Guarda i casi prima e dopo del Dott. Lucchesi
Le nuovissime protesi di ultima generazione sono infatti progettate e realizzate secondo concetti assolutamente innovati che tengono conto non solo della perfetta bio-compatibilità dei materiali ma anche di altri fattori che ne accrescono enormemente la qualità: resistenza a traumi e al tempo, forma, proiezione, consistenza, ergonomicità, etc.
La qualità delle protesi prodotte 40 o 50 anni fa non e’ insomma lontanamente paragonabile a quella delle protesi moderne.
Si può rompere una protesi mammaria?
Uno delle complicanze più rare oggi ma più frequente in passato è la rottura spontanea dell’involucro esterno e la conseguente fuoriuscita del silicone liquido in esso contenuto. Per quanto spiacevole, non si tratta comunque di un’evenienza pericolosa: non ha infatti nulla a che vedere con i danni accennati precedentemente, quando si inietta il silicone liquido direttamente nei tessuti.

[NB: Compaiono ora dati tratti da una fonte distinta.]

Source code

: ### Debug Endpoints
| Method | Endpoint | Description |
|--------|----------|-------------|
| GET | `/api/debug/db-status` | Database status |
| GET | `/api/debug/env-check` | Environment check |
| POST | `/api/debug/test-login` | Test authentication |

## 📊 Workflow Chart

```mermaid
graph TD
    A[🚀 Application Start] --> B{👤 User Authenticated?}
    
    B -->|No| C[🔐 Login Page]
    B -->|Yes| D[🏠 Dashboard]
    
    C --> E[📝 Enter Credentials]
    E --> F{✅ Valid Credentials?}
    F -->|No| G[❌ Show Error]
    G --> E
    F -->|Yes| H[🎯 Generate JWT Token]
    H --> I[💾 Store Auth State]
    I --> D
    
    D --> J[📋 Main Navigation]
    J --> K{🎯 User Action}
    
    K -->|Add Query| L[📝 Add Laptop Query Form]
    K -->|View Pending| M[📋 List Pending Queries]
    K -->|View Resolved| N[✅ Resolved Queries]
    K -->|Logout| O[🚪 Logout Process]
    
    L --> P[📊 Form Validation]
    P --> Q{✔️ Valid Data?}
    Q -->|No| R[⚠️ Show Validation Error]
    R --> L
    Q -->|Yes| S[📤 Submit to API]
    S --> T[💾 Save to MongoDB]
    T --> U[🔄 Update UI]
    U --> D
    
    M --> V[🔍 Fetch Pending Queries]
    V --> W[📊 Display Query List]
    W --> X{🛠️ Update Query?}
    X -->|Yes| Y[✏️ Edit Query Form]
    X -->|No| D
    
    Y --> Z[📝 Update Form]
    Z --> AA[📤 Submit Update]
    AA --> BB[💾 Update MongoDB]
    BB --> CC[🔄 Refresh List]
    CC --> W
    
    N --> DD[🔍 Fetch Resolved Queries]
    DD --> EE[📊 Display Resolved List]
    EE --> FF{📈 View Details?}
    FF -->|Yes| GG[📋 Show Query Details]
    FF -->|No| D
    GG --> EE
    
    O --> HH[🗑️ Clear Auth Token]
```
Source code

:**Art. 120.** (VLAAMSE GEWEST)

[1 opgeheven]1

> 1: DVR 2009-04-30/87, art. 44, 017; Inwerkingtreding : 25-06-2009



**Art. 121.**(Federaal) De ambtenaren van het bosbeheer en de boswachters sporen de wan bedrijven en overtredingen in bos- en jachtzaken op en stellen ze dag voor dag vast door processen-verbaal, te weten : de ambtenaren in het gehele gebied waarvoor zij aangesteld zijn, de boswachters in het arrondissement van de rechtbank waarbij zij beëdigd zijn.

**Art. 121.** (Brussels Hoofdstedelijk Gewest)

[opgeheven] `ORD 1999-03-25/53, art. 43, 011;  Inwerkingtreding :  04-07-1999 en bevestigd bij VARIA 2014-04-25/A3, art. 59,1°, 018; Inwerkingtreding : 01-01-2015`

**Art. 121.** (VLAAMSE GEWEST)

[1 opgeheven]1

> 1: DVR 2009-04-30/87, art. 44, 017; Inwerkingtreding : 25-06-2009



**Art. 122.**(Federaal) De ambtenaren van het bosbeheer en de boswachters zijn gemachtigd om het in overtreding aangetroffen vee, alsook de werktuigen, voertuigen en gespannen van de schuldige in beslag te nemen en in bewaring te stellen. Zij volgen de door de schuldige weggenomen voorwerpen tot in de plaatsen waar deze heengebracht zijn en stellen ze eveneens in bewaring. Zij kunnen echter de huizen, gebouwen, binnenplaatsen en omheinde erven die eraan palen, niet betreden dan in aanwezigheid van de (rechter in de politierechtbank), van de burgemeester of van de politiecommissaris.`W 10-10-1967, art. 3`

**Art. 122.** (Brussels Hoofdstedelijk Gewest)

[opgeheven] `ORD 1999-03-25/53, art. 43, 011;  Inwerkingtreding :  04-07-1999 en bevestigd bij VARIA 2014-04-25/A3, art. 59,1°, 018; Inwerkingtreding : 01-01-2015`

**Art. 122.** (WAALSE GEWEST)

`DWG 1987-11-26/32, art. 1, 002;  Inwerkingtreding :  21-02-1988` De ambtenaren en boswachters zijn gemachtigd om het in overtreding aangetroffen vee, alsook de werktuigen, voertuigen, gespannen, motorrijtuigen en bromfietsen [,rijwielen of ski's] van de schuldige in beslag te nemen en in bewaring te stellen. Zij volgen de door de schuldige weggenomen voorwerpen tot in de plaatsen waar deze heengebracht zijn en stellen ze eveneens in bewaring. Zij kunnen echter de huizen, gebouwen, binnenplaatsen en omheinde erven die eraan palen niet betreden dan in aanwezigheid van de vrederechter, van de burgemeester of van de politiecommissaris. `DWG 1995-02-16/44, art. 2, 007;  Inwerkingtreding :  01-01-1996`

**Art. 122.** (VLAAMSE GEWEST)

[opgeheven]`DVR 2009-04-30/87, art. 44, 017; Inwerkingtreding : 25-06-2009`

In caso di rottura infatti il silicone rimane confinato, isolato nello stesso spazio che accoglie la protesi, ben separato dai tessuti circostanti da una resistente parete di tessuto fibroso che l’organismo stesso ha provveduto a creare.
Cosa succede se si rompe la protesi mammaria?
In questi casi i sintomi più caratteristici, anche se non costanti, sono l’infiammazione, l’indolenzimento locale, l’l’indurimento o il cambio della forma della mammella. Più raramente la cosa è completamente asintomatica e inavvertita.
A chi bisogna rivolgersi in questi casi?
Sintomi come questi devono essere comunque sempre approfonditi dal chirurgo plastico che valuterà l’opportunità di un’ecografia, di una mammografia o di una risonanza magnetica, per chiarire ogni dubbio.
Se viene accertata la rottura protesica è necessario intervenire chirurgicamente per rimuovere la protesi danneggiata eliminando ogni traccia del silicone fuoriuscito prima di sostituirla con una nuova protesi mammaria.
Ma, come si diceva precedentemente, la qualità delle moderne protesi mammarie si è talmente innalzata che le stesse aziende produttrici garantiscono i loro prodotti per tutta la durata della vita proprio perché il rischio di rotture spontanee è molto remoto.
E’ comunque fondamentale che questo intervento, per quanto ormai routinario, venga eseguito sempre ed esclusivamente da medici specialisti in chirurgia plastica in strutture di eccellenza e utilizzando le migliori marche presenti sul mercato.